WaterBrook is projecting sales of 25,000 in the first year for The Mystery of Children and has budgeted $20,000 for promotion, including print trade advertising. Mason is currently doing Christian radio and print media interviews.
--Cindy Crosby
DIANE KOMP
Making Sense of Suffering 
For pediatrician Diane Komp, it was the suffering of innocent children that turned her away from God. After what Komp describes as "a standard nice and pious upbringing," she turned her back on Christianity at the end of medical school, and for the first 15 years of her career as a specialist in pediatric cancer she was a "typical medical agnostic or atheist."
It was also the innocence of a child that brought Komp back to faith. "One of my patients was in bed dying, and she sat up and asked, 'Mommy, can you hear the angels?'" Then the child lay back down and died. "From that moment," recalls Komp, "I wondered if I had found a reliable witness. This child didn't have to believe. She didn't have an agenda.
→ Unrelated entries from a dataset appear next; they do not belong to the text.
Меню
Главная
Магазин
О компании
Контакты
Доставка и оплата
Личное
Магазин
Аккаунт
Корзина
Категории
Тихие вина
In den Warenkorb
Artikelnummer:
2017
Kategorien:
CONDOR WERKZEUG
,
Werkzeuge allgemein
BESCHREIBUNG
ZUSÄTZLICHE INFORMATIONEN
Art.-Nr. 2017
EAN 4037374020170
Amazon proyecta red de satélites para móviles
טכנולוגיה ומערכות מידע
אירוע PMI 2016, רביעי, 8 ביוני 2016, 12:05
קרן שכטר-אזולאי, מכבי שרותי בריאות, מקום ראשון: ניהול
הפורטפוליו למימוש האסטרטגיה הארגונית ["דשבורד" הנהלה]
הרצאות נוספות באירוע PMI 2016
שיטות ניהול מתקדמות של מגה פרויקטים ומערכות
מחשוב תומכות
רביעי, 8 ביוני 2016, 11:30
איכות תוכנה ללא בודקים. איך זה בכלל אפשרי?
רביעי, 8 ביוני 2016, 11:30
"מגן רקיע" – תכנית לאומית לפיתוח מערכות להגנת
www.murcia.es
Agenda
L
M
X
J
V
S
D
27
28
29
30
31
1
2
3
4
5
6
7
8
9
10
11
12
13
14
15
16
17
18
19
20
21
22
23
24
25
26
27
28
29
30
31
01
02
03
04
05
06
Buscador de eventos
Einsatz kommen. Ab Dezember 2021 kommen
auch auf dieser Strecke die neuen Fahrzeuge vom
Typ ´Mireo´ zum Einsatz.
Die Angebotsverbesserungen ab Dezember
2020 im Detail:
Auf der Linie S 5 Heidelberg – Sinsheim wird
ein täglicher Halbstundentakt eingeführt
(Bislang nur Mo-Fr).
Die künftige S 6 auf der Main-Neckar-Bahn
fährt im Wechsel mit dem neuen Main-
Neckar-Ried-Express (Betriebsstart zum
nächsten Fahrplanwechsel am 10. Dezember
So I started spending more and more time listening to children."
That listening brought Komp back to the church, and it also sent her to her desk. Her first book on the topic, A Window to Heaven: When Children See Life in Death (Zondervan, 1992), recounted stories about Komp's young patients, like the girl who heard angels. "Those are stories I had found uplifting, stories I hoped readers might find uplifting as well," says Komp.
Her newest, Why Me?: A Doctor Examines the Book of Job (IVP, June), returns to Komp's old stumbling block: making sense of senseless suffering. Two experiences turned Komp's attention to Job, the biblical book that most bluntly tackles questions of suffering. "First I attended a lecture by a very good theologian who was teaching medical students about Job." She watched the students dutifully take notes, but she could tell from the looks on their faces "that they weren't getting it." They needed clinical examples and case histories to make the theologian's points come to life.
Komp continued to think about Job after a conversation with a woman whose child had died. On her pastor's suggestion, the mother read the book of Job, but found it rough going. "But if someone like you were to write about these issues of suffering," the mother said to Komp, "that book I would read." Komp decided to sit down with Job and read it through carefully. "I approached it more as literature than theology, and as I read I waited to see what stories [from my own life] Job brought to mind."
There are plenty of popular religion books that deal with needless suffering. Indeed, Komp has passed some of those books on to her patients' families. Her book differs, she says, in that it offers "examples drawn from clinical experiences." It also differs in its theology. "When Harold Kushner's When Bad Things Happen to Good People came out, I bought it for the parents of my patients to read." But Komp isn't completely satisfied with Kushner's take. "He states the problem of suffering, but he doesn't offer any solutions." Komp finds those solutions in the very last chapter of Job, which offers a vision of restoration. "If you skip over that chapter, you miss the point," she says. "Whether it's healing in this life or a messianic vision, there has to be some element of restoration."
IVP plans extensive print promotion in the U.S. and Canada, in both religion and general media venues, as well as radio interviews. IVP's marketing strategy calls for placements in several bookstore chains and buying-group catalogues this fall. A first printing of 15,000 copies is planned.